What is authentic Catholic social doctrine?

Since the Encyclical (Rerum Novarum) in 1891, the Church has spoken many times on social justice. In 2004 the Pontifical Council for Justice and Peace published a 300 page document titled the Compendium of the Social Doctrine of the Church which exhaustively reviews all Catholic teachings on social justice in all spheres, not just economic. The Compendium reaffirms Rerum Novarum is “a lasting paradigm” for the Church’s social doctrine.


The institution closest to the conditions on the ground should handle responsibility for overseeing and controlling that activity. In other words, if a municipal government can handle a social responsibility, such as community planning, or water supply, it should do so rather than a national government.

Protect property rights

  • Socialism is not a remedy to social ills.
  • Private property is an unalienable right.

Respect for work and the worker

  • The fruits of one's labor are to be the sole property of the individual. No one has a right to take your property.
  • Wage negotiations should be free agreements between the workingman and the employer.
  • Employers owe their workers a just wage sufficient to support a frugal and well-behaved wage earner.
  • Workers owe your employer a fair and honest days work.
  • “The free market is an institution of social importance because of its capacity to guarantee effective results in the production of goods and services.”
  • “Freedom is the highest sign in man of his being made in the divine image and, consequently, is a sign of the sublime dignity of every human person.”
  • No Christian, in light of the fact that he belongs to a united and fraternal community, should feel that he has the right not to work and to live at the expense of others (cf. 2 Thes 3:6-12). Rather, all are charged by the Apostle Paul to make it a point of honour to work with their own hands, so as to “be dependent on nobody” (1 Thes 4:12).

Work for the Common Good

The common good is "the sum total of social conditions which allow people, either as groups or as individuals, to reach their fulfillment more fully and more easily" (Pope John XXIII: Pacem in Terris 55)Pope John Paul II said:

[The Common Good] "is not simply the sum total of particular interests; rather it involves an assessment and integration of those interests on the basis of a balanced hierarchy of values; ultimately, it demands a correct understanding of the dignity and the rights of the person" (Centesimus Annus 47).

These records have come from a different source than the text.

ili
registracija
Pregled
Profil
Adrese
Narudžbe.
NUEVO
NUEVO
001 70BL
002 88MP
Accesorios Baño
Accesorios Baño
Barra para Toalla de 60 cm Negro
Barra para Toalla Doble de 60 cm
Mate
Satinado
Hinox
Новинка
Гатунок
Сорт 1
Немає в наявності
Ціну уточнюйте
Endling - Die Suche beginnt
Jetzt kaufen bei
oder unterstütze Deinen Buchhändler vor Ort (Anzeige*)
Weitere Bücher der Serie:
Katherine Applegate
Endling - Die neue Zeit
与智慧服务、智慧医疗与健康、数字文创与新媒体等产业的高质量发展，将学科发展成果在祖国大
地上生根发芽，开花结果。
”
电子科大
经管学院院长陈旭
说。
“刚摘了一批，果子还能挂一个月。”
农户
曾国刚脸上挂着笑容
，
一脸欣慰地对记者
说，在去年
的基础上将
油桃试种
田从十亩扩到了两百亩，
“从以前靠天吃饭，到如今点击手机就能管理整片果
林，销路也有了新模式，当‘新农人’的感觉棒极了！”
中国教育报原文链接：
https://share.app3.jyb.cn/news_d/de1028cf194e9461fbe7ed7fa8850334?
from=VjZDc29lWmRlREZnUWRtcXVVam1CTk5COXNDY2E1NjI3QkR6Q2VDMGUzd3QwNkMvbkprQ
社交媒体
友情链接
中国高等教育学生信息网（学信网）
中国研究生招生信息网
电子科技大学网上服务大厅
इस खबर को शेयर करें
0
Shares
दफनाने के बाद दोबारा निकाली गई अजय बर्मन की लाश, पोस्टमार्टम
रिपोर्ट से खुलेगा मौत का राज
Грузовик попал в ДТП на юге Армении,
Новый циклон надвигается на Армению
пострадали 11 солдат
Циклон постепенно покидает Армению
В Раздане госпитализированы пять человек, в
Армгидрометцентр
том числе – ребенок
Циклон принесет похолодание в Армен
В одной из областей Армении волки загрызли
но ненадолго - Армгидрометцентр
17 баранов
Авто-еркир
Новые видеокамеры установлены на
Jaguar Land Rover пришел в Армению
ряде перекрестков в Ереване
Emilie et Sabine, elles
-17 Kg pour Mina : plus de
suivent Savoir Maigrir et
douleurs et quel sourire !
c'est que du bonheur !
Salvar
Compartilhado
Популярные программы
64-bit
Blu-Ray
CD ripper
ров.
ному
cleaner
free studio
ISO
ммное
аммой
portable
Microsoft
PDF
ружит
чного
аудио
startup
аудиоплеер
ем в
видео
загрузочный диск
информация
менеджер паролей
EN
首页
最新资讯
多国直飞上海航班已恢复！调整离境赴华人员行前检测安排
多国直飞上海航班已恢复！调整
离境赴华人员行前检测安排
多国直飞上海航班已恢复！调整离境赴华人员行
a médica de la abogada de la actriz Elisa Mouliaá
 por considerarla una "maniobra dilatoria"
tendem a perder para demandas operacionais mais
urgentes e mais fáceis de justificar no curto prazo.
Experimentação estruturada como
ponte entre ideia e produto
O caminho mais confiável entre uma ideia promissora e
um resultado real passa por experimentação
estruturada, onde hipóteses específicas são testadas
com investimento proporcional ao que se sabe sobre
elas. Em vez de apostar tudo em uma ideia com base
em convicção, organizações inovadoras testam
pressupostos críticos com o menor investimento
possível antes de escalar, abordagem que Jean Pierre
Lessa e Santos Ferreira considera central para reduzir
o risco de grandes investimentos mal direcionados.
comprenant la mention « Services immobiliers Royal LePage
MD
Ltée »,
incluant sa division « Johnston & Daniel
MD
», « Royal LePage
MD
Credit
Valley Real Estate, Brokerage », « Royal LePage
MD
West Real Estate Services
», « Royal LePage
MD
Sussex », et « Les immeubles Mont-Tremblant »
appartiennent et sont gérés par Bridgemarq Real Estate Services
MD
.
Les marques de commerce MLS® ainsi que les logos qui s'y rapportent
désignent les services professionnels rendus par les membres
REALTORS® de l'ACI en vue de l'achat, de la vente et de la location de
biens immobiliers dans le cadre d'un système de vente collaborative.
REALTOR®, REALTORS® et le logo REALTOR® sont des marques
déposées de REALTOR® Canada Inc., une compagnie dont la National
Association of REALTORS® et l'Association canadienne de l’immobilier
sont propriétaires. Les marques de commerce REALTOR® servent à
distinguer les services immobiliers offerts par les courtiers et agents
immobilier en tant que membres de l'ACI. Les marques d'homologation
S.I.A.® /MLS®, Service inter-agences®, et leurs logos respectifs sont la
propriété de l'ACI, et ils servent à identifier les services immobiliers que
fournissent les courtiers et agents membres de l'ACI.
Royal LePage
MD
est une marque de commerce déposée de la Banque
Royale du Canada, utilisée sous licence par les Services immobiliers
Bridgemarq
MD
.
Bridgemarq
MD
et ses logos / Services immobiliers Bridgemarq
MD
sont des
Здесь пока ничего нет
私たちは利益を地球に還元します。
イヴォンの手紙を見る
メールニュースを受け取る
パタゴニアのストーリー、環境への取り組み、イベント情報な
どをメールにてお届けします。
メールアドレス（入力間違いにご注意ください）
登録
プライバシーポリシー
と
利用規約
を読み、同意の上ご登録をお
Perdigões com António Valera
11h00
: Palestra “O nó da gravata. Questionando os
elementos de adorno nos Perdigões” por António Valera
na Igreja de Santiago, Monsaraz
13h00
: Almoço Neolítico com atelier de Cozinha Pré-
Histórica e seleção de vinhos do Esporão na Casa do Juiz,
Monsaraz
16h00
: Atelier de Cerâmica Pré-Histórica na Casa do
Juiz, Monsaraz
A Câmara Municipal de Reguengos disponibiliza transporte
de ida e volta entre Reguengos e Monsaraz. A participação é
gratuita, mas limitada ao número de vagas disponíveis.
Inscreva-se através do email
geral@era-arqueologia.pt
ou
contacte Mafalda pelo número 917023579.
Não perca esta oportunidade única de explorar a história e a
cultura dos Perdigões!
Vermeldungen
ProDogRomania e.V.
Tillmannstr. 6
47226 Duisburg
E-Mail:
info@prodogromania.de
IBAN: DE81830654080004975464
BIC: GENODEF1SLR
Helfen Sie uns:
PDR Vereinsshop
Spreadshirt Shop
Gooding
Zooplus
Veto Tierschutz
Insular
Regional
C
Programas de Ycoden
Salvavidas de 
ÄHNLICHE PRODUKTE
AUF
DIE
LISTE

Participation and Solidarity

Participation and solidarity are two other fundamental principles of Catholic social thought. Participation is defined by the Compendium of the Social Doctrine of the Church as when each

[C]itizen, either as an individual or in association with others, whether directly or through representation, contributes to the cultural, economic, political and social life of the civil community to which he belongs. Participation is a duty to be fulfilled consciously by all, with responsibility and with a view to the common good. (189)

But the state should not make the people dependent financially upon it:

[Solidarity is not a] feeling of vague compassion or shallow distress at the misfortunes of so many people, both near and far. On the contrary, it is a firm and persevering determination to commit oneself to the common good. That is to say to the good of all and of each individual, because we are all really responsible for all. (John Paul II: Sollicitudo Rei Socialis 38)

Peace or Just War

We should pursue peace at almost all cost. These are the conditions under which a nation may take up arms:

  1. [T]he damage inflicted by the aggressor on the nation or community of nations must be lasting, grave and certain;
  2. all other means of putting an end to it must have been shown to be impractical or ineffective;
  3. there must be serious prospects of success;
  4. the use of arms must not produce evils and disorders graver than the evil to be eliminated.

The power of modern means of destruction weighs very heavily in evaluating this condition. These are the traditional elements enumerated in what is called the "just war" doctrine. The evaluation of these conditions for moral legitimacy belongs to the prudential judgment of those who have responsibility for the common good. (CCC 2309)

Deference to the poor

Almsgiving is a core principle of Catholicism. Give to the poor. The state should not overreach their jurisdiction in this, and become a "Nanny" state.

Malfunctions and defects in the social assistance state [or welfare state] are the result of an inadequate understanding of the tasks proper to the state. Here again the principle of subsidiarity must be respected: A community of a higher order should not interfere in the internal life of a community of a lower order, depriving the latter of its functions, but rather should support it in case of need and help to coordinate its activity with the activities of the rest of society, always with a view to the common good. (Centesimus Annus48)

In conclusion

The Catholic Church stands against socialism. John Paul II and Benedict XVI, know first hand the consequences of socialism, communism and fascism. John Paul II suffered first under Nazis fascism and then Soviet communism in Poland and was instrumental in liberating Poland from Soviet Communism and in the fall of the Soviet empire. Benedict XVI grew up in Nazis Germany and risked his life in resistance to the Nazis regime. The Catholic Church promotes personal Christocentric love and respect of your neighbor in all affairs and social dealings under the principle of subsidiarity and has strongly opposed all Government efforts at socialism as an unacceptable remedy for social ills.